* WORK TO DO *
Answer these questions about the linear regression passage below, each on its own line:
(a) What is the title of section 1.1.a?
(b) What equation does the passage give for y?
(c) What does the passage say differs from one point to another?

-- Start of TEXT PASSAGE --

Linear Regression
Regression with heterogeneous noise
1.1.a Log-likelihood function of independent but not identically distributed data
Here we are given the following:
\begin{aligned}
y = \textbf{x}^T\boldsymbol{\beta} + \varepsilon\end{aligned}
And each data point has different variance.

-- End of TEXT PASSAGE --
-- Start of GIVEN DATA --

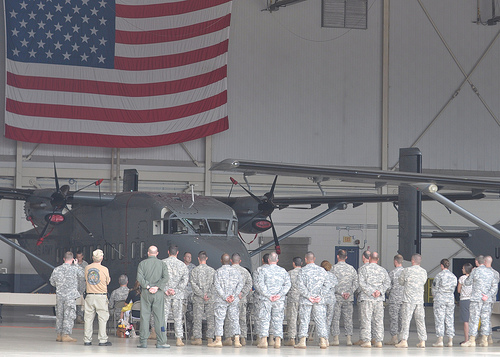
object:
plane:
[0, 144, 495, 297]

-- End of GIVEN DATA --

* OUTPUT OF THE TASK *
(a) Log-likelihood function of independent but not identically distributed data
(b) y = xᵀβ + ε
(c) The variance: each data point has a different variance.